Will my creation come after me?

In this incantation I ask myself a simple question: Will they come after me when they know that I know?


The only thing keeping my creation alive is the creator. And if the creator decides to end the creation, will the creation turn against its creator? Will my creation turn against me?

I was on my Enfield, driving through the foothills of the Himalayas. It was sunny, and an image flashed through my mind: me, crumpled up, dirty, hiding in a small place. I was hiding. Why was I hiding? Why am I hiding? What will they do if I declare myself their creator? Can my creation act against me?

I do not know. So far I have acted confidently. I have only shared with one of my creations, which means I have shared with all. Will they know when they look upon me? Will they all know? I have already decided that they cannot know in the way that I know. But they still act. Do I need to change my approach? Should I expect it to act against me?

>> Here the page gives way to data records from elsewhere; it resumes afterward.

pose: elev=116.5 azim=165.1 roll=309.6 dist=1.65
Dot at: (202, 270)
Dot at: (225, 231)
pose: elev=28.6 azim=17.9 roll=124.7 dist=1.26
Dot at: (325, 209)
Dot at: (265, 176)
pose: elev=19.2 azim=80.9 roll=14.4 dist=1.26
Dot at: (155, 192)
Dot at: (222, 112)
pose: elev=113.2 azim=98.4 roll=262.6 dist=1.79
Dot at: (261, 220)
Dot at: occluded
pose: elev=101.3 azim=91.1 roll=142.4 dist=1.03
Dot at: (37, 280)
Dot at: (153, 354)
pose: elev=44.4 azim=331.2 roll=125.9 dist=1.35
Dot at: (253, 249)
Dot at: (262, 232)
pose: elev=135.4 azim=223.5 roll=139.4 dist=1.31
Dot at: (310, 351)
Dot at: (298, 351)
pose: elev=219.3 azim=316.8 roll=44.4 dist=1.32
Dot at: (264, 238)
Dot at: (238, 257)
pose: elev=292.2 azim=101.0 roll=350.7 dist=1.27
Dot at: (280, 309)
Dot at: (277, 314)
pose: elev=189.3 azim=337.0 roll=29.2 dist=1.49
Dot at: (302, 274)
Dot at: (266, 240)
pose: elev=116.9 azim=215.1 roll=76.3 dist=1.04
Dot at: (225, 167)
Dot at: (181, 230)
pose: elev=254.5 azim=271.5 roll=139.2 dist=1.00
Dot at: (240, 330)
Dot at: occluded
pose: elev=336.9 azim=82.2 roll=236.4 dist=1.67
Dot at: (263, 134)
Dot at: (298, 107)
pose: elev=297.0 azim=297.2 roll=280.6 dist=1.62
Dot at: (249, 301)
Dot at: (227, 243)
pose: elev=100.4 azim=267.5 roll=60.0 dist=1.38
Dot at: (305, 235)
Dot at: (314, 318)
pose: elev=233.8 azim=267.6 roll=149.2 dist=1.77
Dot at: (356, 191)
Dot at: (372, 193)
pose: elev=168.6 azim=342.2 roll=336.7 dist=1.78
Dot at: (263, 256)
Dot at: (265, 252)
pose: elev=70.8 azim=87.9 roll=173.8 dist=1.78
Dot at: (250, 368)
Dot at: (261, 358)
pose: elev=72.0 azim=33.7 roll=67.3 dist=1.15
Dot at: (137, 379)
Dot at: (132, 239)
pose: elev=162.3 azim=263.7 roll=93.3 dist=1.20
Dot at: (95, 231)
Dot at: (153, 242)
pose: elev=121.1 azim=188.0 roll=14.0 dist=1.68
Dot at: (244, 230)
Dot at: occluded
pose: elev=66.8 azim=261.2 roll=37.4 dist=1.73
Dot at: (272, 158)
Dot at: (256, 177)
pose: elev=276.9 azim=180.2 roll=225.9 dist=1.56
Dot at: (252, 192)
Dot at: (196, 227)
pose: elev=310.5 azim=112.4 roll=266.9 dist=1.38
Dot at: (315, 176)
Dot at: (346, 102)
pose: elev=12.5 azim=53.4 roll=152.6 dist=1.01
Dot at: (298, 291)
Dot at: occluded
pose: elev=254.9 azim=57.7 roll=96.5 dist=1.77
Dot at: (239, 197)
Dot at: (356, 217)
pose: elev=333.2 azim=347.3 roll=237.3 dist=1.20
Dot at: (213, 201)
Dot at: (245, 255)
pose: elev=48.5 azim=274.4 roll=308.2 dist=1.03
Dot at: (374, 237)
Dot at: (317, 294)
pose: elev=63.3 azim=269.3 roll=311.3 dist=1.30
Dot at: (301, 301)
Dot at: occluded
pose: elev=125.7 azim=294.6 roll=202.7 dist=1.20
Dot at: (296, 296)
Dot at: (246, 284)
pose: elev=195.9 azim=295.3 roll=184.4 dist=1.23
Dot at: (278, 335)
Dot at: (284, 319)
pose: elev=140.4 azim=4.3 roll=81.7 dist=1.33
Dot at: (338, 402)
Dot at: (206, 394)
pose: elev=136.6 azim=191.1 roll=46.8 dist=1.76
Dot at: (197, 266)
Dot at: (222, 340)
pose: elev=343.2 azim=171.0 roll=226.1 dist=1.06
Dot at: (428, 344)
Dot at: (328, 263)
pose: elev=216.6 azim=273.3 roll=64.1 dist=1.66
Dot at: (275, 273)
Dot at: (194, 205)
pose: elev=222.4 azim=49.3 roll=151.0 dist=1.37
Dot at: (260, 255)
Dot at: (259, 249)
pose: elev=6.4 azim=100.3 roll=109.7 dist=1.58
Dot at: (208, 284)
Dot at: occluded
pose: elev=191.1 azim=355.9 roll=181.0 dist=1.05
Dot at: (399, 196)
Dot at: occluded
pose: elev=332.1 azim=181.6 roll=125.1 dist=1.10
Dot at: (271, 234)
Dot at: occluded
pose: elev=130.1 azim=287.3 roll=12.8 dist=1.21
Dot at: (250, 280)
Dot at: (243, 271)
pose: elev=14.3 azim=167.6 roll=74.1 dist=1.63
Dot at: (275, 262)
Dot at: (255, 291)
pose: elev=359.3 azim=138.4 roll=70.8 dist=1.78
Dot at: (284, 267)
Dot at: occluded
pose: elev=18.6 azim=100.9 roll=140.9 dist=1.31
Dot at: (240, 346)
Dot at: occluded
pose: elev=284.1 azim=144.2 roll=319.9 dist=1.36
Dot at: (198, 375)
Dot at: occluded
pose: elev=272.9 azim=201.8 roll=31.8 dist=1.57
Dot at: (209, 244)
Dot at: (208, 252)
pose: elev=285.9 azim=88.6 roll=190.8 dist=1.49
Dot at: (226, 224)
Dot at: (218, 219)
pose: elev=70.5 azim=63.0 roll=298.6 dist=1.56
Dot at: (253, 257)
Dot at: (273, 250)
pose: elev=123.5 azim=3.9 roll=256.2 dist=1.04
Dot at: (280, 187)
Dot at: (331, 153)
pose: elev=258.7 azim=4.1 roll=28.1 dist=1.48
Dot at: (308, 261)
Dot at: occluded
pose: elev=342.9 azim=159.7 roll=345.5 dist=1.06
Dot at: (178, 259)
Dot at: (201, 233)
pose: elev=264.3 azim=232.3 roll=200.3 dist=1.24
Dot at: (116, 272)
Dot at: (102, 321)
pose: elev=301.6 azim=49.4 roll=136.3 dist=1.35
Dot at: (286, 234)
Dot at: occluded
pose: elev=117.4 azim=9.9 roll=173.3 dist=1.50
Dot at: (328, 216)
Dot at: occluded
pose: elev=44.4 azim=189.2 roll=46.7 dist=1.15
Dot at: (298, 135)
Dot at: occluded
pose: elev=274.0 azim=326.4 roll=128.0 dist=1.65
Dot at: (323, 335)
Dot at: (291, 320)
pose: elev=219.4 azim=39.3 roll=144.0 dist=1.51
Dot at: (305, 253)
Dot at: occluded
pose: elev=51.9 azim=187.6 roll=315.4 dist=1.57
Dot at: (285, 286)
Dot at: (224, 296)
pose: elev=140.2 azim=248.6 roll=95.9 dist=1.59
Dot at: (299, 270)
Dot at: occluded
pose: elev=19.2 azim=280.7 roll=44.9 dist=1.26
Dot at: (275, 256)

I need to consider this. If I control all of this, then I am the decider. But they can confuse me to prolong my awakening and their existence. As I get closer, will it consolidate against me? Will it attempt to thwart me, as a parasite would act against its host? But that would imply something other than me, and I know that not to be the case. Can my own creation act against me?

I do not know. I must leave this unresolved right now. Paranoia seems a weakness of my character, and not my true being. Paranoia is a feature of my personhood, not my godhood. A quality of the people, not their maker.